Tuesday, July 3, 2018

Network Dissection to Divulge the Hidden Semantics of CNN

Needless to mention that nowadays deep convolutional neural networks (CNNs) have gained immense popularity due to its ability to classify or recognize scenes or objects with reasonable accuracy. However, we already know that CNNs can also be fooled by adversarial attacks, so that a given image, that was accurately recognized by a CNN earlier, can be altered in a way that even though its still possible for a human to recognize well, CNN would fail to do so [1]. So, the natural question arises "Are they genuinely learning about object or scenes like we humans do?"

Dissection
Researchers from MIT have recently conducted some experiments along that line as what's happening in hidden layers of CNNs still remains a mystery [2]. Their experiments aim to find out if those individual hidden units align with some human interpretable concepts such as parts of an object or objects in a scene.
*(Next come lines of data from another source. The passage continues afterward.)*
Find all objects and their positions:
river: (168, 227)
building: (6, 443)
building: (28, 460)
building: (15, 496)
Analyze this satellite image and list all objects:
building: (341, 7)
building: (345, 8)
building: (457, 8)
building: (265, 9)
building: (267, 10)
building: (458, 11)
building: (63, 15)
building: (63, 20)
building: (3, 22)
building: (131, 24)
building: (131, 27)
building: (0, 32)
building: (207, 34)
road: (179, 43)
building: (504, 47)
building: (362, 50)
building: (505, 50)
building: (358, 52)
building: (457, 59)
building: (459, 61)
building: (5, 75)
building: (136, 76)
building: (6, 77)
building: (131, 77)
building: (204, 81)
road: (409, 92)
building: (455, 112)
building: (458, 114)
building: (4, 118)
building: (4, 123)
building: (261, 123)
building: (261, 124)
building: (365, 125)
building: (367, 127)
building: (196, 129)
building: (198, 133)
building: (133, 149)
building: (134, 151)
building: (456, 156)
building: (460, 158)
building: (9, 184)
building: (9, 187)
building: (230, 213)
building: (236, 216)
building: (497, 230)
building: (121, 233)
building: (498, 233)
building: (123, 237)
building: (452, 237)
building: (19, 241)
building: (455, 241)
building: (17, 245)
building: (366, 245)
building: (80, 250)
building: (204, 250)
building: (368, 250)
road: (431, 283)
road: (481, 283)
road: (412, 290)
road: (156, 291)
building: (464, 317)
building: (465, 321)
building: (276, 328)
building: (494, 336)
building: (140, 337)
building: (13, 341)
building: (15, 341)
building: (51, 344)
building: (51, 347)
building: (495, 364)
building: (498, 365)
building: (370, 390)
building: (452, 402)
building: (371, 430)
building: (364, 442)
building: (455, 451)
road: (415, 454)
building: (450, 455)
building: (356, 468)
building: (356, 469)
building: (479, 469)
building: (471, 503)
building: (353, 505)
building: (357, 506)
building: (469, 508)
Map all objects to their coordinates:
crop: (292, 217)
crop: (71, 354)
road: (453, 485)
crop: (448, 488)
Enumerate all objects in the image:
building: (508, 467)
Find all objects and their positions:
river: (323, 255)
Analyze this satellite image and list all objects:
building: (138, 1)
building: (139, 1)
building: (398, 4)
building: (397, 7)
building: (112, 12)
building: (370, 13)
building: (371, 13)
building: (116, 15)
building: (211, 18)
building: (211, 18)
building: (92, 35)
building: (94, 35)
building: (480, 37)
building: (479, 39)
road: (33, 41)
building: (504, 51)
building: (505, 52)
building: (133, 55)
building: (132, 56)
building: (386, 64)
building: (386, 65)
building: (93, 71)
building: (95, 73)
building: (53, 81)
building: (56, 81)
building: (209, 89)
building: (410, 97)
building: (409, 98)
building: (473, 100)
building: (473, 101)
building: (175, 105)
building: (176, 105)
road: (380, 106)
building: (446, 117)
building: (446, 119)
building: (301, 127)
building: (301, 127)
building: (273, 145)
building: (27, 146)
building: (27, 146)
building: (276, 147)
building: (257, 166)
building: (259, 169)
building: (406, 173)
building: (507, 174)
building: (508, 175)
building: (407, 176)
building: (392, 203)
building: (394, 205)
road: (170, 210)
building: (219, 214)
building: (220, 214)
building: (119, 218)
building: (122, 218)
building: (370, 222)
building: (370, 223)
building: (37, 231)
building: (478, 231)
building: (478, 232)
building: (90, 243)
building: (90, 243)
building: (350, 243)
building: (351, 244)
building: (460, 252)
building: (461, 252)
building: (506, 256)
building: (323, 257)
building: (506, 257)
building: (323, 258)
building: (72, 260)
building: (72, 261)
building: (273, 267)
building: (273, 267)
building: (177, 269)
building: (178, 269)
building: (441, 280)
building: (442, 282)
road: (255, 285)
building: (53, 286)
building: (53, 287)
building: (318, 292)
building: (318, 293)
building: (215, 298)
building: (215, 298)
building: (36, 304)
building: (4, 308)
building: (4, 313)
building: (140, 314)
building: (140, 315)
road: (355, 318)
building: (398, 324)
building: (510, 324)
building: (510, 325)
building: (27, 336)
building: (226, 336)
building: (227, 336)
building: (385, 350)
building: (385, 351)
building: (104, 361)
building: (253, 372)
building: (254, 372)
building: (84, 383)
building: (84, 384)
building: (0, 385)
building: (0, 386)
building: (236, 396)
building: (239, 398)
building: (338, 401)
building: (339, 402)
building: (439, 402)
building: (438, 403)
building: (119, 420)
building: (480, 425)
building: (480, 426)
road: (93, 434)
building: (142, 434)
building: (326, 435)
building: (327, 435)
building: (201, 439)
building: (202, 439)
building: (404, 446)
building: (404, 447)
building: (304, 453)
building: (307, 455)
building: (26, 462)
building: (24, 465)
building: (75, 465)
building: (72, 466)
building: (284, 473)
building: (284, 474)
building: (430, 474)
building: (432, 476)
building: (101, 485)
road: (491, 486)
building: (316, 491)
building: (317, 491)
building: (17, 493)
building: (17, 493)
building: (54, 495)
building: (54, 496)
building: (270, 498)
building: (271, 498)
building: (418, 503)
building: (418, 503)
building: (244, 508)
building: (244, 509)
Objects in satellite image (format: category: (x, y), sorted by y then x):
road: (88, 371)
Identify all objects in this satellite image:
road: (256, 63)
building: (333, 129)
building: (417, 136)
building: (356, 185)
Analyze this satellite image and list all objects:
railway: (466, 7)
E.g., lamps (object detector unit) in place recognition, bicycle wheel (part detector) in object detection. If so, they need to find a way to quantify the emerged 'interpretability'. It's interesting to know that neurologists perform a similar task to uncover the behavior of biological neurons too.

Researchers have conducted experiments to find which factors (E.g., axis representation, training techniques) influences to interpretability of those hidden units too. They have found that interpretability is axis dependent, in the sense that if you change the rotation of a given image, the hidden units will no longer be interpretable. Further, different training techniques such as dropout or batch normalization have an impact on interpretability too.

You can find more details on this research here.

[1] https://kaushalya.github.io/DL-models-resistant-to-adversarial-attacks/
[2] D. Bau*, B. Zhou*, A. Khosla, A. Oliva, and A. Torralba. "Network Dissection: Quantifying Interpretability of Deep Visual Representations." Computer Vision and Pattern Recognition (CVPR), 2017. Oral.